L’agence de notation S&P Global Ratings a maintenu la note souveraine du Tchad à «B-» avec une perspective stable, validant ainsi la stratégie économique mise en place par le gouvernement. Cette annonce, faite en mars dernier, reflète la confiance accrue des investisseurs dans la solidité du modèle économique tchadien. Selon les autorités, cette décision s’appuie sur plusieurs indicateurs clés : une croissance soutenue, un endettement maîtrisé et un soutien continu des partenaires internationaux.
Une croissance économique en accélération constante
Depuis 2023, l’économie tchadienne affiche une reprise remarquable, stimulée par la hausse des prix des hydrocarbures et le rebond des secteurs tertiaires. En 2025, la croissance du PIB réel a atteint 5 %, surpassant les prévisions initiales de S&P qui tablaient sur 3,6 % pour la période 2024-2027. Le Fonds monétaire international (FMI) a de son côté révisé ses estimations à 5,2 % en décembre 2024, confirmant la résilience de l’économie tchadienne.
Cette dynamique positive repose sur plusieurs piliers : l’amélioration de la production agricole, le redressement des secteurs non pétroliers et la robustesse du secteur pétrolier, toujours dominant dans les exportations et les recettes publiques. L’agriculture et les services jouent également un rôle clé en alimentant la demande intérieure, tandis que les réformes structurelles renforcent la compétitivité du pays.
Un endettement maîtrisé pour une économie plus résiliente
Le Tchad a significativement réduit son niveau d’endettement public, passant sous la barre des 36 % du PIB, un taux modéré comparé à celui d’autres économies régionales. Cette amélioration s’explique par des réformes ambitieuses, dont le rééchelonnement de la dette extérieure via le cadre commun du G20 en 2022, une première mondiale. Aujourd’hui, la dette extérieure ne représente plus que la moitié de la dette totale et bénéficie majoritairement de conditions concessionnelles, facilitant ainsi la gestion des finances publiques.

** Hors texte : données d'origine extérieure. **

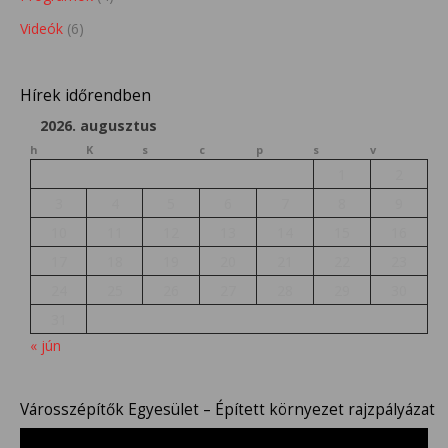
Videók
(6)
Hírek időrendben
2026. augusztus
h
K
s
c
p
s
v
1
2
3
4
5
6
7
8
9
10
11
12
13
14
15
16
17
18
19
20
21
22
23
24
25
26
27
28
29
30
31
« jún
Városszépítők Egyesület – Épített környezet rajzpályázat
Videólejátszó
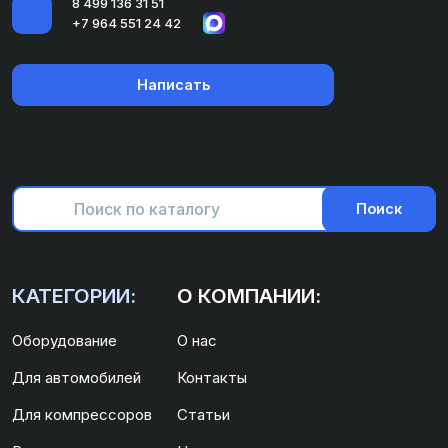
8 499 136 31 51
+7 964 551 24 42
Написать
Поиск
КАТЕГОРИИ:
О КОМПАНИИ:
Оборудование
О нас
Для автомобилей
Контакты
Для компрессоров
Статьи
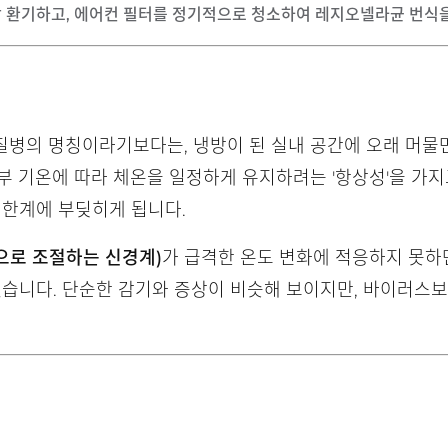
 이상 환기하고, 에어컨 필터를 정기적으로 청소하여 레지오넬라균 번식
질병의 명칭이라기보다는, 냉방이 된 실내 공간에 오래 머물
부 기온에 따라 체온을 일정하게 유지하려는 '항상성'을 가지
 한계에 부딪히게 됩니다.
으로 조절하는 신경계)
가 급격한 온도 변화에 적응하지 못하면
있습니다. 단순한 감기와 증상이 비슷해 보이지만, 바이러스보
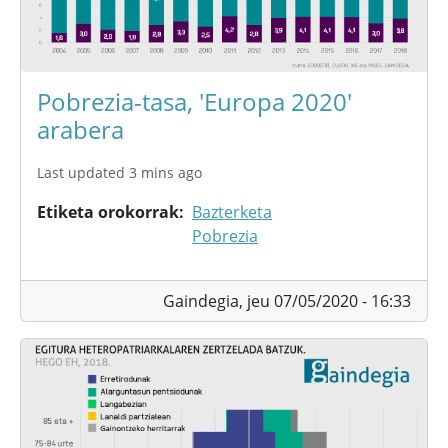
Pobrezia-tasa, 'Europa 2020'
arabera
Last updated 3 mins ago
Etiketa orokorrak
Bazterketa
Pobrezia
Gaindegia,
jeu 07/05/2020 - 16:33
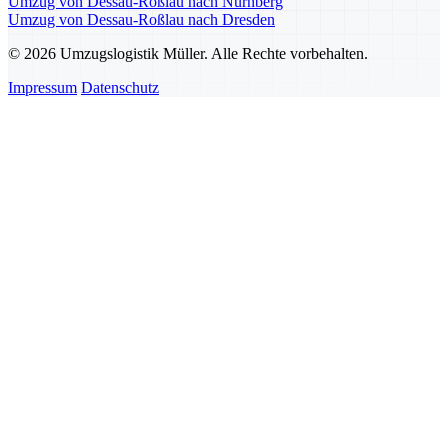
Umzug von Dessau-Roßlau nach Nürnberg
Umzug von Dessau-Roßlau nach Dresden
© 2026 Umzugslogistik Müller. Alle Rechte vorbehalten.
Impressum
Datenschutz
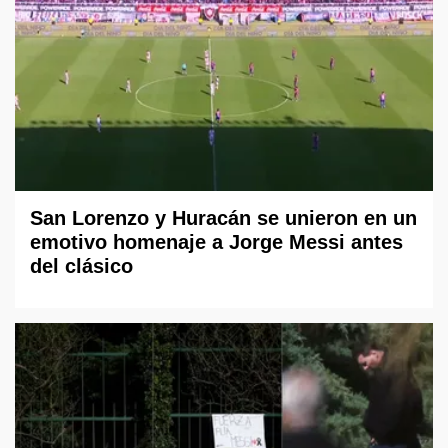
San Lorenzo y Huracán se unieron en un
emotivo homenaje a Jorge Messi antes
del clásico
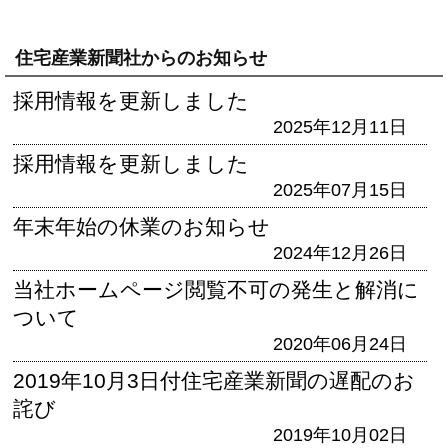
住宅産業新聞社からのお知らせ
採用情報を更新しました
2025年12月11日
採用情報を更新しました
2025年07月15日
年末年始の休業のお知らせ
2024年12月26日
当社ホームページ閲覧不可の発生と解消に
ついて
2020年06月24日
2019年10月3日付住宅産業新聞の遅配のお
詫び
2019年10月02日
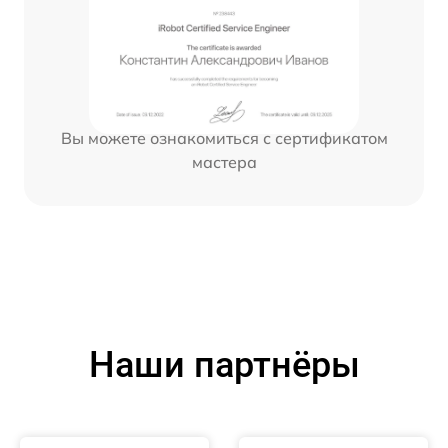
Вы можете ознакомиться с сертификатом
мастера
Наши партнёры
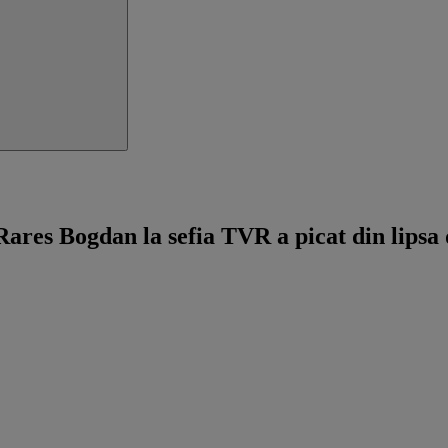
ares Bogdan la sefia TVR a picat din lipsa 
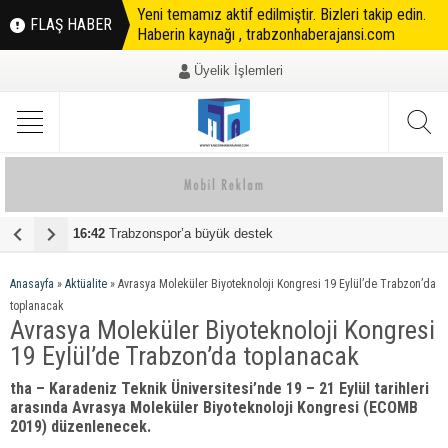
Yeni temamız aktif edilmiştir. Bizleri takip edin.
FLAŞ HABER
Haberin kaynağı , trabzonhaberajansi.com
Üyelik İşlemleri
16:42
Trabzonspor’a büyük destek
0
Anasayfa
»
Aktüalite
»
Avrasya Moleküler Biyoteknoloji Kongresi 19 Eylül’de Trabzon’da
toplanacak
Avrasya Moleküler Biyoteknoloji Kongresi
19 Eylül’de Trabzon’da toplanacak
tha – Karadeniz Teknik Üniversitesi’nde 19 – 21 Eylül tarihleri
arasında Avrasya Moleküler Biyoteknoloji Kongresi (ECOMB
2019) düzenlenecek.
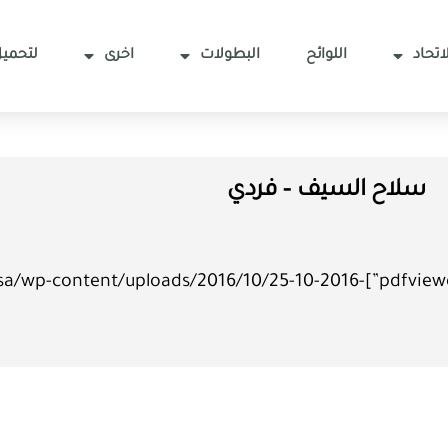
اتحاد
اللوائح
البطولات
اخرى
لتحميل
سلاح السيف – فردي
=”849px” beta=”true/false”]https://fencing.sa/wp-content/uploads/2016/10/25-10-2016-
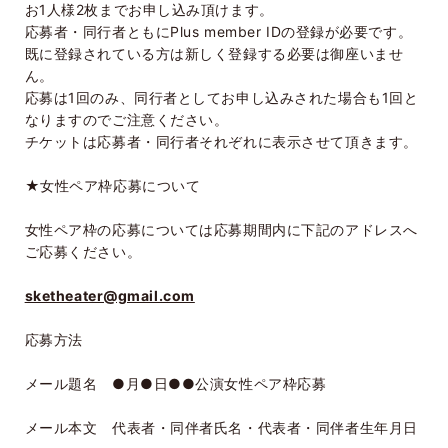
お
1
人様
2
枚までお申し込み頂けます。
応募者・同行者ともに
Plus member ID
の登録が必要です。
既に登録されている方は新しく登録する必要は御座いませ
ん。
応募は
1
回のみ、同行者としてお申し込みされた場合も
1
回と
なりますのでご注意ください。
チケットは応募者・同行者それぞれに表示させて頂きます。
★女性ペア枠応募について
女性ペア枠の応募については応募期間内に下記のアドレスへ
ご応募ください。
sketheater@gmail.com
応募方法
メール題名 ●月●日●●公演女性ペア枠応募
メール本文 代表者・同伴者氏名・代表者・同伴者生年月日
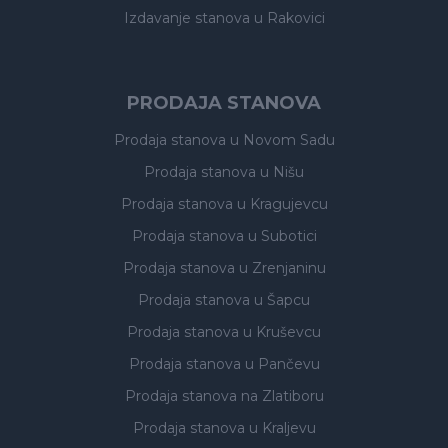
Izdavanje stanova
u Rakovici
PRODAJA STANOVA
Prodaja stanova
u Novom Sadu
Prodaja stanova
u Nišu
Prodaja stanova
u Kragujevcu
Prodaja stanova
u Subotici
Prodaja stanova
u Zrenjaninu
Prodaja stanova
u Šapcu
Prodaja stanova
u Kruševcu
Prodaja stanova
u Pančevu
Prodaja stanova
na Zlatiboru
Prodaja stanova
u Kraljevu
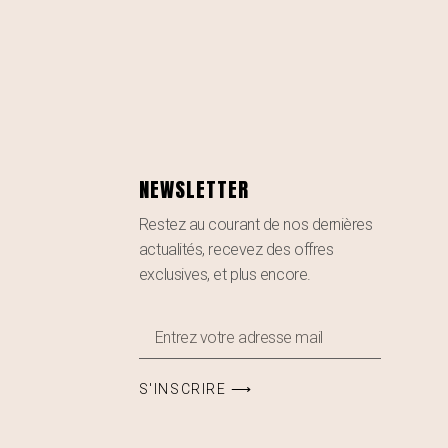
NEWSLETTER
Restez au courant de nos dernières
actualités, recevez des offres
exclusives, et plus encore.
S'INSCRIRE ⟶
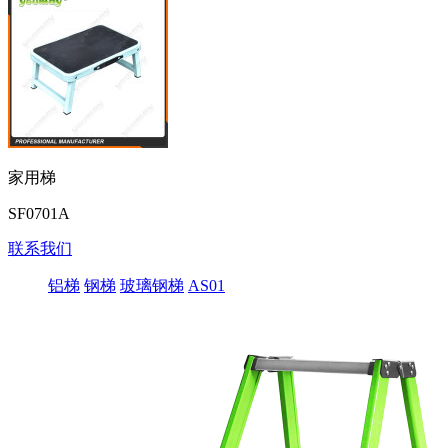
家用梯
SF0701A
联系我们
铝梯
钢梯
玻璃钢梯
AS01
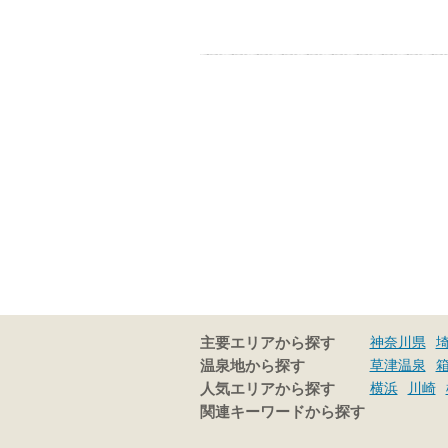
神奈川県
主要エリアから探す
草津温泉
温泉地から探す
横浜
川崎
人気エリアから探す
関連キーワードから探す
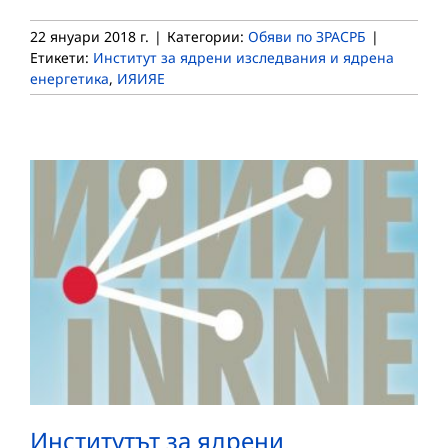
22 януари 2018 г.
|
Категории:
Обяви по ЗРАСРБ
|
Етикети:
Институт за ядрени изследвания и ядрена
енергетика
,
ИЯИЯЕ
Институтът за ядрени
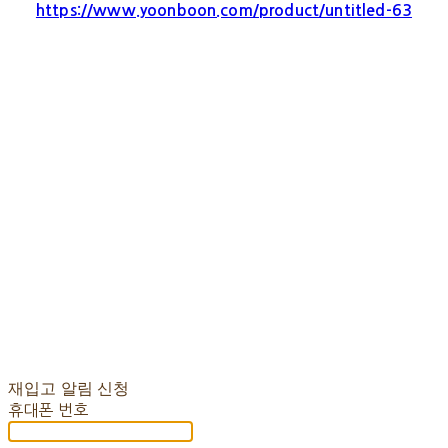
https://www.yoonboon.com/product/untitled-63
재입고 알림 신청
휴대폰 번호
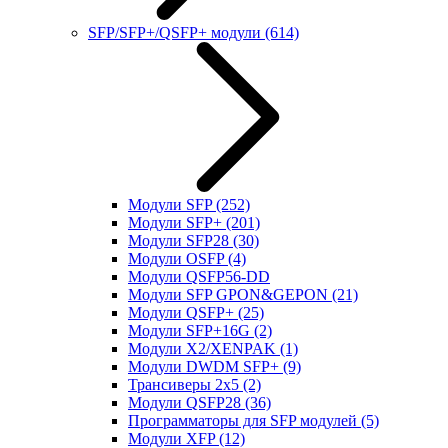
SFP/SFP+/QSFP+ модули
(614)
Модули SFP
(252)
Модули SFP+
(201)
Модули SFP28
(30)
Модули OSFP
(4)
Модули QSFP56-DD
Модули SFP GPON&GEPON
(21)
Модули QSFP+
(25)
Модули SFP+16G
(2)
Модули X2/XENPAK
(1)
Модули DWDM SFP+
(9)
Трансиверы 2x5
(2)
Модули QSFP28
(36)
Программаторы для SFP модулей
(5)
Модули XFP
(12)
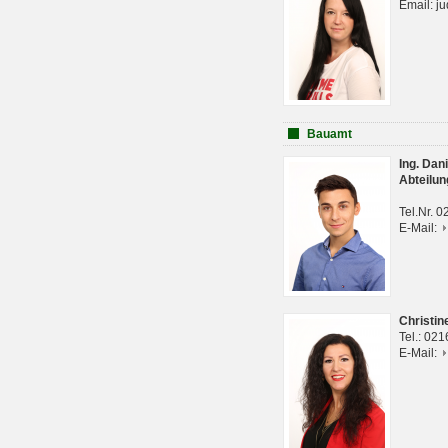
Email: j
Bauamt
Ing. Da
Abteilun
Tel.Nr. 
E-Mail:
Christi
Tel.: 02
E-Mail:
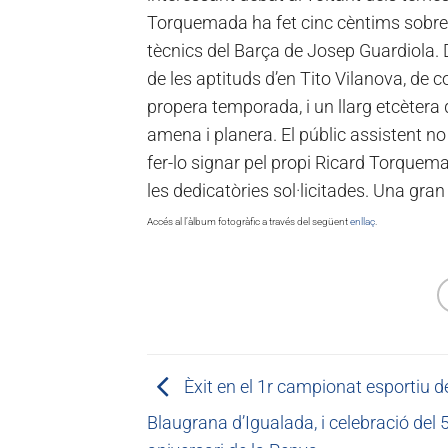
Torquemada ha fet cinc cèntims sobre el
tècnics del Barça de Josep Guardiola. D
de les aptituds d’en Tito Vilanova, de c
propera temporada, i un llarg etcètera
amena i planera. El públic assistent no 
fer-lo signar pel propi Ricard Torque
les dedicatòries sol·licitades. Una gran
Accés al l’àlbum fotogràfic a través del següent
enllaç
.
Èxit en el 1r campionat esportiu d
Blaugrana d’Igualada, i celebració del 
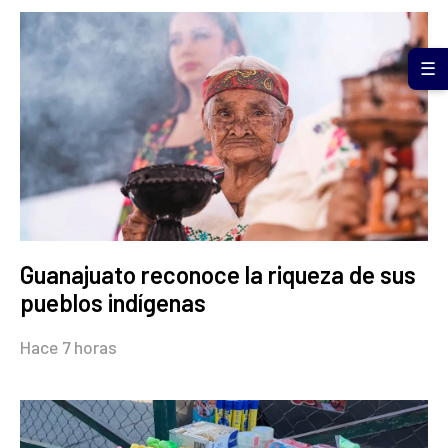
☰
Guanajuato reconoce la riqueza de sus
pueblos indígenas
Hace 7 horas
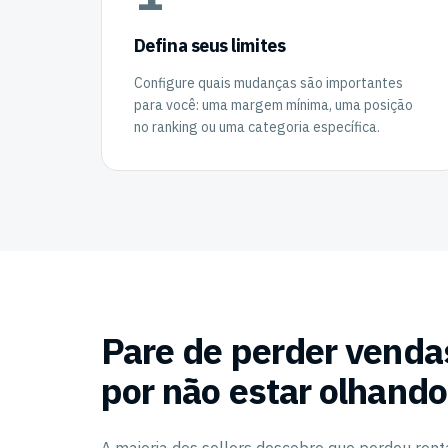
Defina seus limites
Configure quais mudanças são importantes
para você: uma margem mínima, uma posição
no ranking ou uma categoria específica.
Pare de perder venda
por não estar olhando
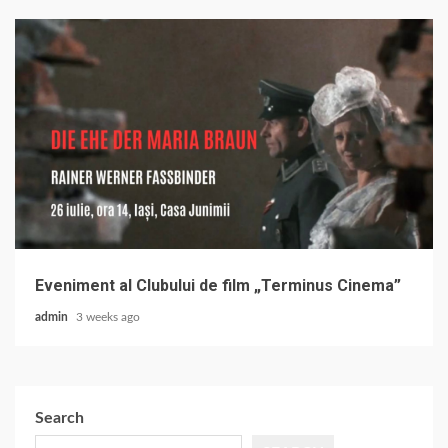
Eveniment al Clubului de film „Terminus Cinema”
admin
3 weeks ago
Search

Cette maîtrise de l’endettement offre au Tchad une marge de manœuvre financière accrue, lui permettant de financer des projets stratégiques tout en maintenant une trajectoire budgétaire prudente. Les autorités misent sur une politique de soutenabilité pour attirer les investissements et renforcer la confiance des partenaires internationaux, notamment dans le cadre du Plan national Tchad Connexion 2030.
Des recettes intérieures en forte progression
La mobilisation des recettes intérieures constitue un axe majeur des réformes économiques engagées au Tchad. Le ratio recettes fiscales/PIB a progressé de manière notable, passant de 9,8 % en 2022 à 13,1 % en 2023, selon les données de l’OCDE. Cette hausse reflète un élargissement de l’assiette fiscale et une meilleure administration des impôts, renforçant ainsi les capacités budgétaires de l’État.
En 2025, les recettes non pétrolières ont dépassé les prévisions, soutenues par la vitalité des secteurs hors hydrocarbures et les mesures issues de l’accord conclu avec le FMI en juillet 2025 (d’un montant de 625,3 millions de dollars). La numérisation des finances publiques et le renforcement de la gouvernance contribuent également à optimiser la collecte des recettes et à améliorer la transparence.
Les autorités tchadiennes soulignent que cette amélioration de la notation par S&P consolide la crédibilité financière du pays, facilitant l’attraction des investissements privés et renforçant la confiance des partenaires internationaux dans les réformes en cours.
Tchad Connexion 2030 : un plan ambitieux pour l’avenir
Malgré ces avancées, le maintien de la note stable par S&P impose de poursuivre les efforts sur plusieurs fronts : diversification économique, optimisation des recettes fiscales, maîtrise de l’endettement et développement des infrastructures. Ces enjeux sont au cœur du Plan national Tchad Connexion 2030, adopté en mai 2025 après la transition politique.
Ce plan stratégique, lancé suite à l’élection du Président Mahamat Idriss Deby Itno, vise à transformer l’économie tchadienne en mobilisant 20,5 milliards de dollars auprès de partenaires publics et privés. Objectif : sortir 2,6 millions de Tchadiens de la pauvreté d’ici 2030 grâce à une croissance annuelle moyenne de 8 %, permettant d’augmenter le PIB de 60 % sur la période.
Structuré autour de quatre piliers, le plan se décline en 17 programmes et 268 projets :
- Développement des infrastructures stratégiques : électricité, eau, transports et télécommunications.
- Renforcement des politiques sociales : éducation, santé, formation professionnelle, emploi des jeunes et inclusion.
- Diversification économique : promotion des filières agricoles, élevage, pêche, mines, tourisme et transformation locale.
- Amélioration du climat des affaires : simplification administrative et attractivité des investissements.